▸ **PROBLEM REQUIREMENTS**: Output only the span of lines that begins at the line containing "left eye: (787, 1112)" and ends at the last line of the data, both included, exactly as they appear.

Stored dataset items
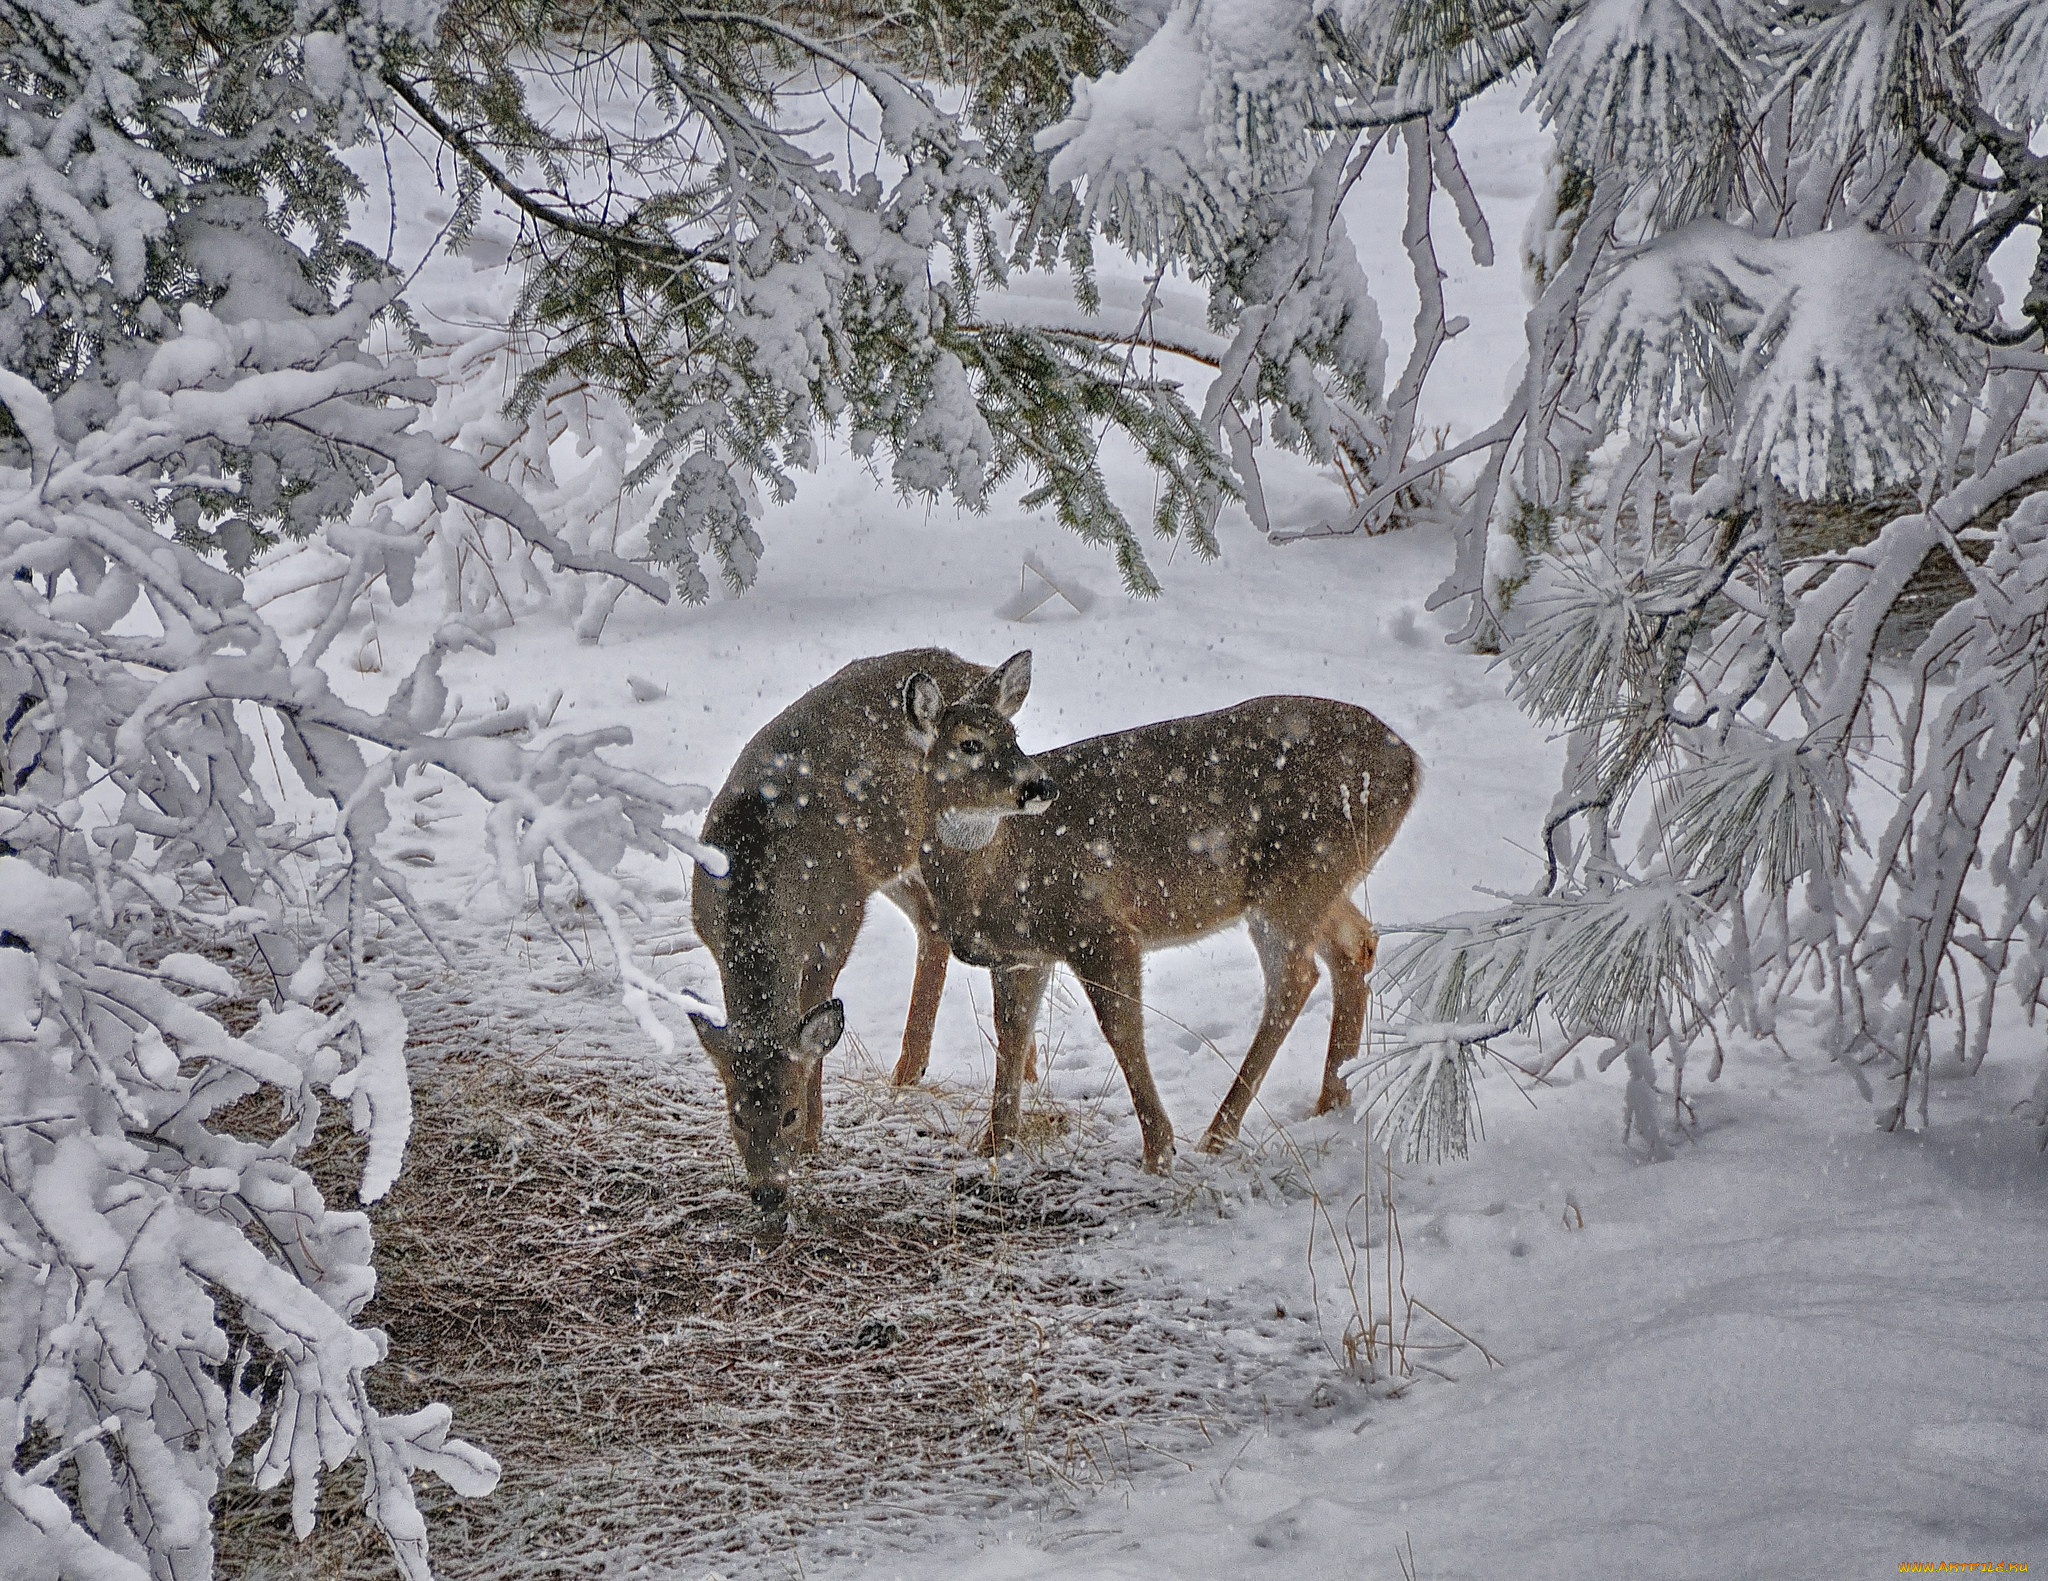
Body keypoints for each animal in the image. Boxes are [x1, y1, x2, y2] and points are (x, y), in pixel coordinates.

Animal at [688, 643, 999, 1212]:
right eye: (736, 1116)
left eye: (787, 1112)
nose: (768, 1192)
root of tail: (971, 666)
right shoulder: (709, 932)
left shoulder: (839, 921)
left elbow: (814, 1024)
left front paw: (814, 1136)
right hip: (895, 861)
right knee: (933, 924)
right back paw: (909, 1070)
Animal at [905, 647, 1417, 1171]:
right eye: (970, 744)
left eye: (1013, 737)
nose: (1039, 787)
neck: (994, 872)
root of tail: (1411, 763)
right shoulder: (1020, 955)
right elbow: (1011, 1034)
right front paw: (993, 1145)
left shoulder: (1099, 926)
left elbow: (1122, 1029)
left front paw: (1158, 1149)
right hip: (1322, 881)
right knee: (1356, 945)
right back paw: (1332, 1102)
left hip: (1297, 879)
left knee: (1295, 978)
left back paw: (1219, 1133)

▸ **RESPONSE**:
left eye: (787, 1112)
nose: (768, 1192)
root of tail: (971, 666)
right shoulder: (709, 932)
left shoulder: (839, 921)
left elbow: (814, 1024)
left front paw: (814, 1136)
right hip: (895, 861)
right knee: (933, 924)
right back paw: (909, 1070)
Animal at [905, 647, 1417, 1171]:
right eye: (970, 744)
left eye: (1013, 737)
nose: (1039, 787)
neck: (994, 872)
root of tail: (1411, 763)
right shoulder: (1020, 955)
right elbow: (1011, 1034)
right front paw: (993, 1145)
left shoulder: (1099, 926)
left elbow: (1122, 1029)
left front paw: (1158, 1149)
right hip: (1322, 881)
right knee: (1356, 945)
right back paw: (1332, 1102)
left hip: (1297, 879)
left knee: (1295, 978)
left back paw: (1219, 1133)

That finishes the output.